El Fondo Estatal de Inversión es el remedio que el gobierno cree haber encontrado para luchar contra la crisis. Por lo menos para amortiguarla, para parchear, para improvisar. 8.000 millones de euros que se irán por las cloacas municipales de media España. Ni un céntimo para intentar modificar un modelo de crecimiento basado en el ladrillo y procurar una estrategia a medio plazo que nos saque del atolladero en el que estamos con garantías de futuro. Zapatero y su ejecutivo ha decidido crear empleo subsidiario con los últimos euros que nos quedaban.

Negaron la crisis por intereses electorales, luego por un orgullo que habrá sido letal y finalmente por una inutilidad manifiesta de la mayoría de los ministros del peor gabinete de la historia reciente de este país. Ahora intentan subsanar ese error y aceleran medidas que se han calculado mal y que no tienen estrategia global de actuación. No digo que la oposición tenga algo mejor que ofrecer, pues hasta la fecha su tonadilla está tan manida que da vergüenza ajena. En este sentido, un consejo a la dirección pepera: no permitan que la Cospedal hable de economía.

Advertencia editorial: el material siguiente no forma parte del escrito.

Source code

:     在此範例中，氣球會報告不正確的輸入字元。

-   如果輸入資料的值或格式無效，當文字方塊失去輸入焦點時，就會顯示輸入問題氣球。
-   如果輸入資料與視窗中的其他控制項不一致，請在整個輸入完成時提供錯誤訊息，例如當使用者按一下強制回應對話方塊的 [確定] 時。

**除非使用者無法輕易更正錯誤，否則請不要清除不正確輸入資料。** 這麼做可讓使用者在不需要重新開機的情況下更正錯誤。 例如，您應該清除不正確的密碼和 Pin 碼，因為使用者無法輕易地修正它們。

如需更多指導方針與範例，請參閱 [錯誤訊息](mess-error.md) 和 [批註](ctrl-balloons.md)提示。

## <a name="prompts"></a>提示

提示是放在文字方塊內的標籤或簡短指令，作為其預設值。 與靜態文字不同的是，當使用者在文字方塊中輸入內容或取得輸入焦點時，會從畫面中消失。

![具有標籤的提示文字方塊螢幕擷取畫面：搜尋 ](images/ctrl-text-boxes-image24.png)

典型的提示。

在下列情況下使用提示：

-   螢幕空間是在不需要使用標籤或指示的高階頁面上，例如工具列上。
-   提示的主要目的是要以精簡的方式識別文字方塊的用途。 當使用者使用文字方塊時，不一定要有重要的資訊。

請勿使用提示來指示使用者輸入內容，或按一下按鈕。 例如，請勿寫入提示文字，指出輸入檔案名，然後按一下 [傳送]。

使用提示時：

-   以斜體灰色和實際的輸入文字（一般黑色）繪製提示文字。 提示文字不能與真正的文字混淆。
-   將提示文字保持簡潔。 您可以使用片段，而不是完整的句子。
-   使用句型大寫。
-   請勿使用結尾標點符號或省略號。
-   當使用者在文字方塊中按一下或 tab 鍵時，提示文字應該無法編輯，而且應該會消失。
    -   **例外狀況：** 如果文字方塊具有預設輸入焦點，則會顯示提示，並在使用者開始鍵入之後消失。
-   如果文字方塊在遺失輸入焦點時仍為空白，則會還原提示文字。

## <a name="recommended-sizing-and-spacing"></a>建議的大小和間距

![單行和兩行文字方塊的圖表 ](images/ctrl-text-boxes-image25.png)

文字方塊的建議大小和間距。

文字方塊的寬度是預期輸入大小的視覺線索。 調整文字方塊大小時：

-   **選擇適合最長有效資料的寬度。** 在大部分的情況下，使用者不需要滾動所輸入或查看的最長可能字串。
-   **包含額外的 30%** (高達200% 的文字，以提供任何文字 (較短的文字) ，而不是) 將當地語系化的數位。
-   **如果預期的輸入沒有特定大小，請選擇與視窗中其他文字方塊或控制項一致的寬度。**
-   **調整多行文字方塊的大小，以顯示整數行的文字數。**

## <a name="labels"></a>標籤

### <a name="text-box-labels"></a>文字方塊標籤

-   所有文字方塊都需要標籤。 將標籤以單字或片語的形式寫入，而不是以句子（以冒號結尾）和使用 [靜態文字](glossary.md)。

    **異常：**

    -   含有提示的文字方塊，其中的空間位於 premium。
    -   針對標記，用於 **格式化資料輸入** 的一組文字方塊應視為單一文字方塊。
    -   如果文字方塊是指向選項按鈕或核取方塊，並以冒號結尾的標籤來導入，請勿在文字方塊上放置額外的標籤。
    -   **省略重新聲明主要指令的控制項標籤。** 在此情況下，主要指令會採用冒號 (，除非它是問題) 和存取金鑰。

El desperdicio que supone esta medida es insultante, pero la falta de transparencia está siendo de juzgado de guardia. Pistas de tenis, reformas en cementerios, pintar fachadas y sustituir bombillas para ocupar a 85.000 personas es todo cuanto tiene previsto el plan de inversión del susodicho. Menuda hostia nos vamos a dar. Las cifras que reflejan sobre España los informes oficiales de los que hablamos no tienen en consideración estos planes y se basan en trazos objetivos, similares para todos los países, pero España está actuando por libre con repartos indiscriminados de dinero público. Cuando se introduzcan los resultados de estas decisiones en las tasas de cálculo en 2010 vamos a quedarnos helados.

Tanto gasto sin medida, tirar de fondos estructurales y de capacidad inversora va a suponer que el remedio sea peor que la enfermedad. Tanto dispendio lo vamos a pagar a medio plazo. Sólo el ministro de Economía ha advertido que ya no queda nada en las arcas del Estado. No hay ni un céntimo para más parches y, lo peor, no queda un real para medidas estratégicas que nos suba en el tren del progreso y la modernidad, el único que nos podía sacar de este charco pestilente.